Daily Proof of Success
From the beginning of my current health improvement and weight reduction journey, one of the key parts of each day has been completing a journal entry.
Initially, the goal of the journal was very simply to understand what I was eating and to get an understanding of the macros (or more accurately, the lack of macro quality). There are many benefits to journaling, but right up front, it is more about being honest with yourself. The details that reach the page include what you eat, how much you each, how often you eat, plus any other information recorded, which may even include why you eat.
I was lucky enough to have at a starting point of a simple one page guide from a metabolic specialist. Listed out were the things I could eat, and a much longer list of foods not to eat. The first week was a detox, the second and third weeks were refinement (adding just a couple items to the list that I could eat), and from there a diet and nutrition pattern to follow.
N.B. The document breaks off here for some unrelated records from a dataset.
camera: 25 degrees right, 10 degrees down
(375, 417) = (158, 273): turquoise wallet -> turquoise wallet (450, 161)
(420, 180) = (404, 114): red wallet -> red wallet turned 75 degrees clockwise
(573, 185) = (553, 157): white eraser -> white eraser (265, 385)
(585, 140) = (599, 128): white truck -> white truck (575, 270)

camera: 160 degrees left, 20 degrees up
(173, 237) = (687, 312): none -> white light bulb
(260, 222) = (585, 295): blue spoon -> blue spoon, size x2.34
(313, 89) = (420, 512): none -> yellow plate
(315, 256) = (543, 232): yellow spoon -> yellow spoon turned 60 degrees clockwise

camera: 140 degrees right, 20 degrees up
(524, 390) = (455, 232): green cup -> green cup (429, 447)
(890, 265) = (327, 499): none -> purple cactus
How Long Does It Take to Form a Habit?
Four weeks isn’t long enough to form a habit, especially if this includes broad lifestyle changes. For me, the journal became an easy, satisfying checkpoint that required acknowledgement several times throughout the day. I began by gathering information about each main diet staple I was consuming. For instance, 6 oz of chicken breast or a 5 oz salmon filet. Even the contents of a dinner salad, especially the dressing. I would add up all the calories to get a daily total. I was use my Fitbit tracker to get a best estimate of daily energy expended. Was I in a caloric deficit or not? I think it took me almost a year to refine the journaling to a point where not only was it simple to do, but it records a wider range of important information. Is one year to make a habit too slow? Not in the big scheme of things, really. After not being completely honest or aware about my lack of nutrition from age 30 to 55, changing in one year is actually pretty fast.
My refined journal tracks the following items on a day basis:
All the foods I eat (simple list)
Vitamins taken (checklist)
Exercise accomplished (Y/N)
Diet correct or not (Y/N)
Hydration tally (in 16 oz increments)
Additionally, I will record a current weight on the 1st & 15th of each month. I also check my weight on Sunday morning in the interim. There is room on the page to also add a few notes, usually positive or negative things that caused an incomplete journal, like travel, or other scores, like BP and an especially good fitness day.
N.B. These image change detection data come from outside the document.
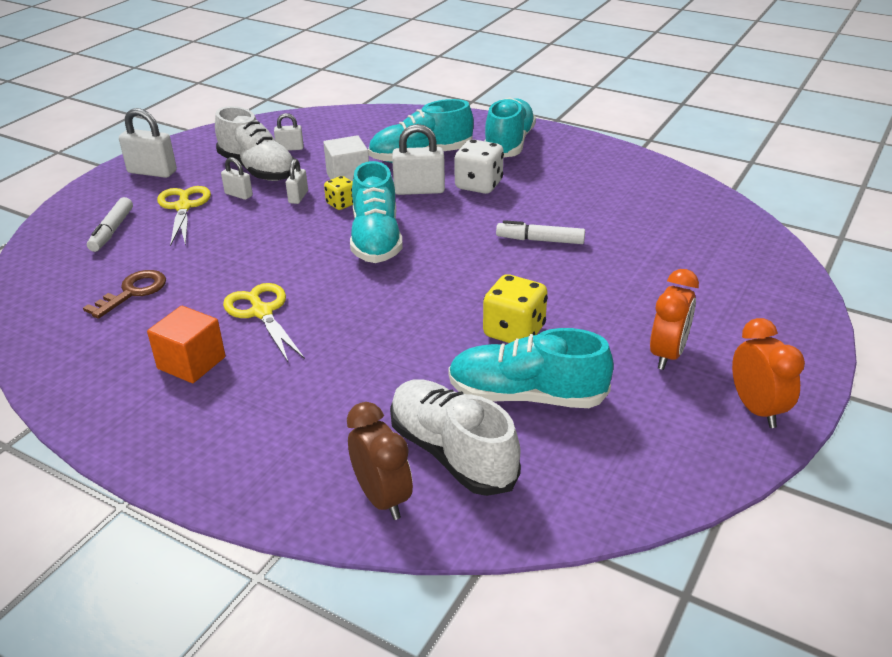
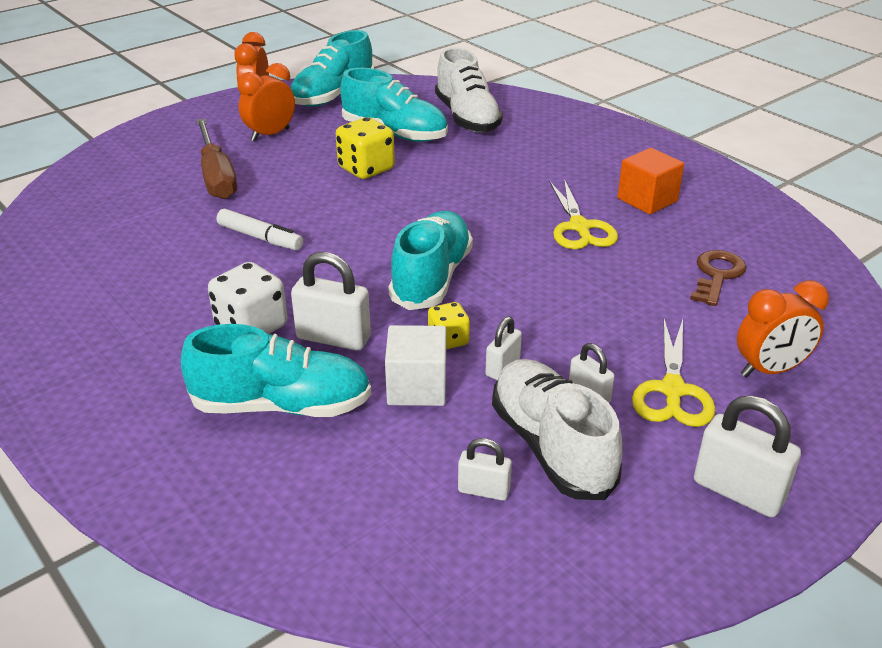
camera: 160 degrees left, 0 degrees up
(112, 231) = (770, 370): white marker -> orange clock
(133, 292) = (717, 275): brown key -> brown key turned 150 degrees clockwise
(382, 498) = (522, 109): brown clock -> none
(509, 144) = (130, 397): turquoise shoe -> turquoise shoe (333, 95)
(652, 287) = (216, 176): none -> brown screwdriver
I use the small graph paper journals and a mechanical pencil. I fit 7 days on two pages, so that typically I can fit 4-5 months in one journal book. At the end of each day, week, month, and fully filled in journal, I get an honest assessment of what I accomplished. Or in some weeks, what I messed up. The journal doesn’t lie. Falling away from good habits is easy if you let it happen. The journal pulls me back into alignment. The refinements keep it interesting and a fully completed page feels good.
Note: I’ve saved all the journals from the last several years. I can see the progress, and increase in awareness and nutritional knowledge, and attribute this daily behavior as one of the keys to continuing health success.